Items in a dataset

>>

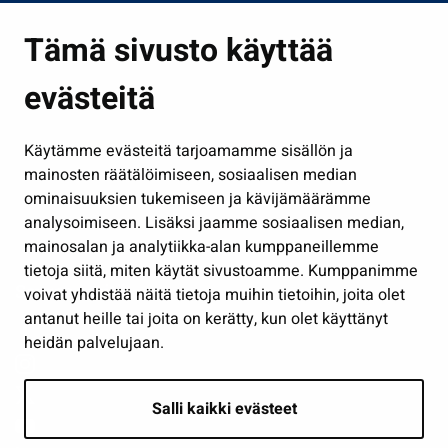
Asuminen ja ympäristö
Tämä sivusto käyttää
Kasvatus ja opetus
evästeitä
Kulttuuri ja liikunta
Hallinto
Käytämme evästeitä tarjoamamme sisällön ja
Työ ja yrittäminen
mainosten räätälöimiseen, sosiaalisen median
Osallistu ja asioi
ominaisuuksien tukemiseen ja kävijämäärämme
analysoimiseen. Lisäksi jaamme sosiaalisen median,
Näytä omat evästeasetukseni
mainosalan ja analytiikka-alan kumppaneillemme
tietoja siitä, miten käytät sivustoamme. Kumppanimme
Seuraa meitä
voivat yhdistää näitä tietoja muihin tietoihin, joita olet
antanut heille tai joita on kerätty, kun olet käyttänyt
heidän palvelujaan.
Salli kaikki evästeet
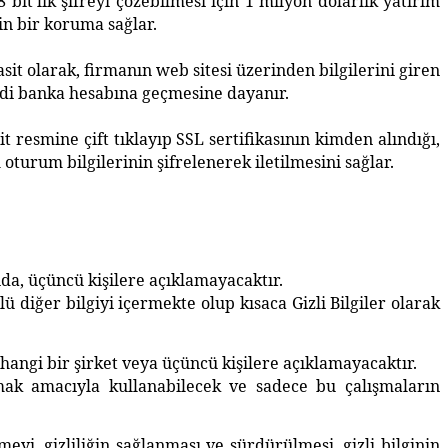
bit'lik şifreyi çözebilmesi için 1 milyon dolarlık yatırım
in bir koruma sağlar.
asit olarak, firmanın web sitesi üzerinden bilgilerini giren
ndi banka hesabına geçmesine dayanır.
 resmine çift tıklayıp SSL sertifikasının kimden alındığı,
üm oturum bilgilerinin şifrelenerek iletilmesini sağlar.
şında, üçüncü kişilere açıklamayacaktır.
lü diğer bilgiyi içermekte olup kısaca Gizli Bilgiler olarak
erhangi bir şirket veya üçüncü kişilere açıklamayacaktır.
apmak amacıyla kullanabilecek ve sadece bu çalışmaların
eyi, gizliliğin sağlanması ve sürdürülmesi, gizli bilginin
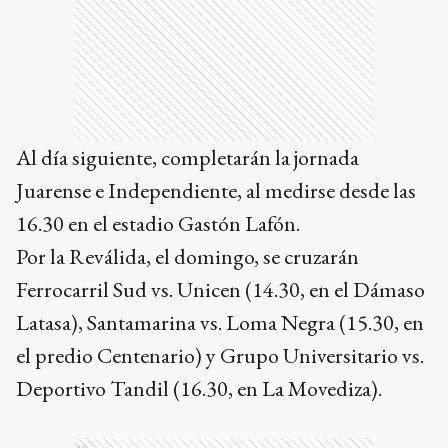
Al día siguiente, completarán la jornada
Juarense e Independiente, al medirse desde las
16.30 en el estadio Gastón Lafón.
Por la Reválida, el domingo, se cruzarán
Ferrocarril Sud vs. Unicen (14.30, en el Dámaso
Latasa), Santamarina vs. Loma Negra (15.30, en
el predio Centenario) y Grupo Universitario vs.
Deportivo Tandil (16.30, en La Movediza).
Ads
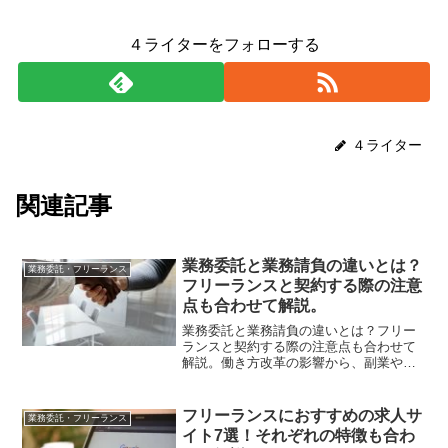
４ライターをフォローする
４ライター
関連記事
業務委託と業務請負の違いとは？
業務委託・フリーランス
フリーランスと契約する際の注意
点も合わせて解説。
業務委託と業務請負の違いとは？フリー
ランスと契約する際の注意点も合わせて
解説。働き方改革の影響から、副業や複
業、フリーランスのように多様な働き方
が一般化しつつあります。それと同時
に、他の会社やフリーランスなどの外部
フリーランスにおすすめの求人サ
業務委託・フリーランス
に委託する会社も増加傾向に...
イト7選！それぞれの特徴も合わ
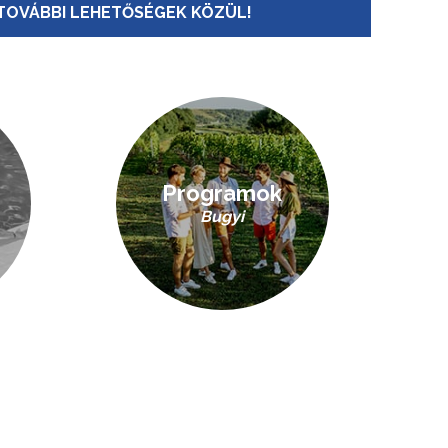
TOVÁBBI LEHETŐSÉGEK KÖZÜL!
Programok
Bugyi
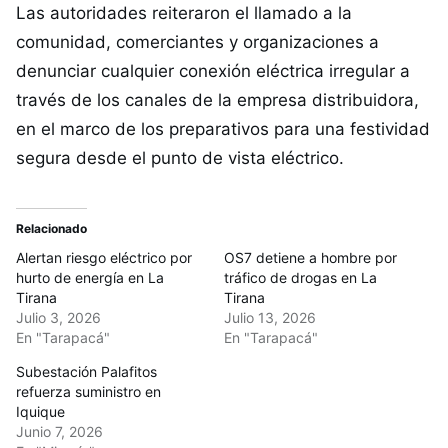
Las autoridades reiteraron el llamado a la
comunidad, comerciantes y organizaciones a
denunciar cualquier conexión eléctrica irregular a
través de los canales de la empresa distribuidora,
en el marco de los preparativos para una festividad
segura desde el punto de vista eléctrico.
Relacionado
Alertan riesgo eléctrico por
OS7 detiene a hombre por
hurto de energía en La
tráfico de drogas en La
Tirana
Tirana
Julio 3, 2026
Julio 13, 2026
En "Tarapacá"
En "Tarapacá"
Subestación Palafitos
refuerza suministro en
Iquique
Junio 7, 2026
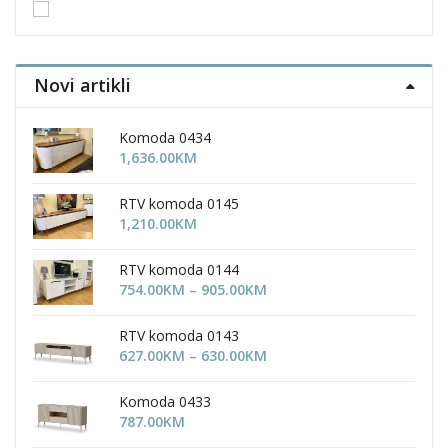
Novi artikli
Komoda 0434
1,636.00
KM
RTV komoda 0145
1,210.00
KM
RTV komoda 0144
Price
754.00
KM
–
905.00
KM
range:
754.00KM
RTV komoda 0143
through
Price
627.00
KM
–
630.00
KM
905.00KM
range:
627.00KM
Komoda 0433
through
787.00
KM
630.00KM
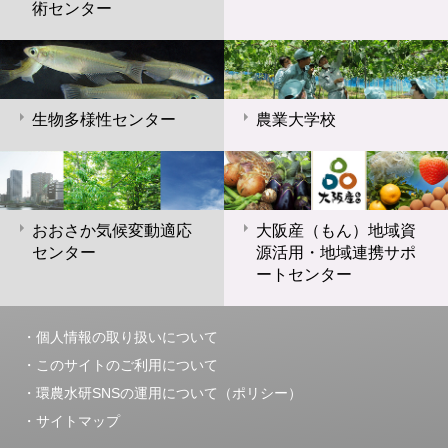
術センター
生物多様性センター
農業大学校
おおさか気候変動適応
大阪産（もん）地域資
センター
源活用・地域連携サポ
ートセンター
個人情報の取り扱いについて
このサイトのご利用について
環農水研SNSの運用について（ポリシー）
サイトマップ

<<

● **Problem requirements**
Rewrite the lines above as a numbered list, dropping any blank lines and leaving out the pictures.

● **Task result**
1. Asuminen ja ympäristö
2. Tämä sivusto käyttää
3. Kasvatus ja opetus
4. evästeitä
5. Kulttuuri ja liikunta
6. Hallinto
7. Käytämme evästeitä tarjoamamme sisällön ja
8. Työ ja yrittäminen
9. mainosten räätälöimiseen, sosiaalisen median
10. Osallistu ja asioi
11. ominaisuuksien tukemiseen ja kävijämäärämme
12. analysoimiseen. Lisäksi jaamme sosiaalisen median,
13. Näytä omat evästeasetukseni
14. mainosalan ja analytiikka-alan kumppaneillemme
15. tietoja siitä, miten käytät sivustoamme. Kumppanimme
16. Seuraa meitä
17. voivat yhdistää näitä tietoja muihin tietoihin, joita olet
18. antanut heille tai joita on kerätty, kun olet käyttänyt
19. heidän palvelujaan.
20. Salli kaikki evästeet
21. bit'lik şifreyi çözebilmesi için 1 milyon dolarlık yatırım
22. in bir koruma sağlar.
23. asit olarak, firmanın web sitesi üzerinden bilgilerini giren
24. ndi banka hesabına geçmesine dayanır.
25.  resmine çift tıklayıp SSL sertifikasının kimden alındığı,
26. üm oturum bilgilerinin şifrelenerek iletilmesini sağlar.
27. şında, üçüncü kişilere açıklamayacaktır.
28. lü diğer bilgiyi içermekte olup kısaca Gizli Bilgiler olarak
29. erhangi bir şirket veya üçüncü kişilere açıklamayacaktır.
30. apmak amacıyla kullanabilecek ve sadece bu çalışmaların
31. eyi, gizliliğin sağlanması ve sürdürülmesi, gizli bilginin
32. Al día siguiente, completarán la jornada
33. Juarense e Independiente, al medirse desde las
34. 16.30 en el estadio Gastón Lafón.
35. Por la Reválida, el domingo, se cruzarán
36. Ferrocarril Sud vs. Unicen (14.30, en el Dámaso
37. Latasa), Santamarina vs. Loma Negra (15.30, en
38. el predio Centenario) y Grupo Universitario vs.
39. Deportivo Tandil (16.30, en La Movediza).
40. Ads
41. ４ライターをフォローする
42. ４ライター
43. 関連記事
44. 業務委託と業務請負の違いとは？
45. 業務委託・フリーランス
46. フリーランスと契約する際の注意
47. 点も合わせて解説。
48. 業務委託と業務請負の違いとは？フリー
49. ランスと契約する際の注意点も合わせて
50. 解説。働き方改革の影響から、副業や複
51. 業、フリーランスのように多様な働き方
52. が一般化しつつあります。それと同時
53. に、他の会社やフリーランスなどの外部
54. フリーランスにおすすめの求人サ
55. 業務委託・フリーランス
56. に委託する会社も増加傾向に...
57. イト7選！それぞれの特徴も合わ
58. TOVÁBBI LEHETŐSÉGEK KÖZÜL!
59. Programok
60. Bugyi
61. Las autoridades reiteraron el llamado a la
62. comunidad, comerciantes y organizaciones a
63. denunciar cualquier conexión eléctrica irregular a
64. través de los canales de la empresa distribuidora,
65. en el marco de los preparativos para una festividad
66. segura desde el punto de vista eléctrico.
67. Relacionado
68. Alertan riesgo eléctrico por
69. OS7 detiene a hombre por
70. hurto de energía en La
71. tráfico de drogas en La
72. Tirana
73. Tirana
74. Julio 3, 2026
75. Julio 13, 2026
76. En "Tarapacá"
77. En "Tarapacá"
78. Subestación Palafitos
79. refuerza suministro en
80. Iquique
81. Junio 7, 2026
82. Novi artikli
83. Komoda 0434
84. 1,636.00
85. KM
86. RTV komoda 0145
87. 1,210.00
88. KM
89. RTV komoda 0144
90. Price
91. 754.00
92. KM
93. –
94. 905.00
95. KM
96. range:
97. 754.00KM
98. RTV komoda 0143
99. through
100. Price
101. 627.00
102. KM
103. –
104. 630.00
105. KM
106. 905.00KM
107. range:
108. 627.00KM
109. Komoda 0433
110. through
111. 787.00
112. KM
113. 630.00KM
114. 術センター
115. 生物多様性センター
116. 農業大学校
117. おおさか気候変動適応
118. 大阪産（もん）地域資
119. センター
120. 源活用・地域連携サポ
121. ートセンター
122. 個人情報の取り扱いについて
123. このサイトのご利用について
124. 環農水研SNSの運用について（ポリシー）
125. サイトマップ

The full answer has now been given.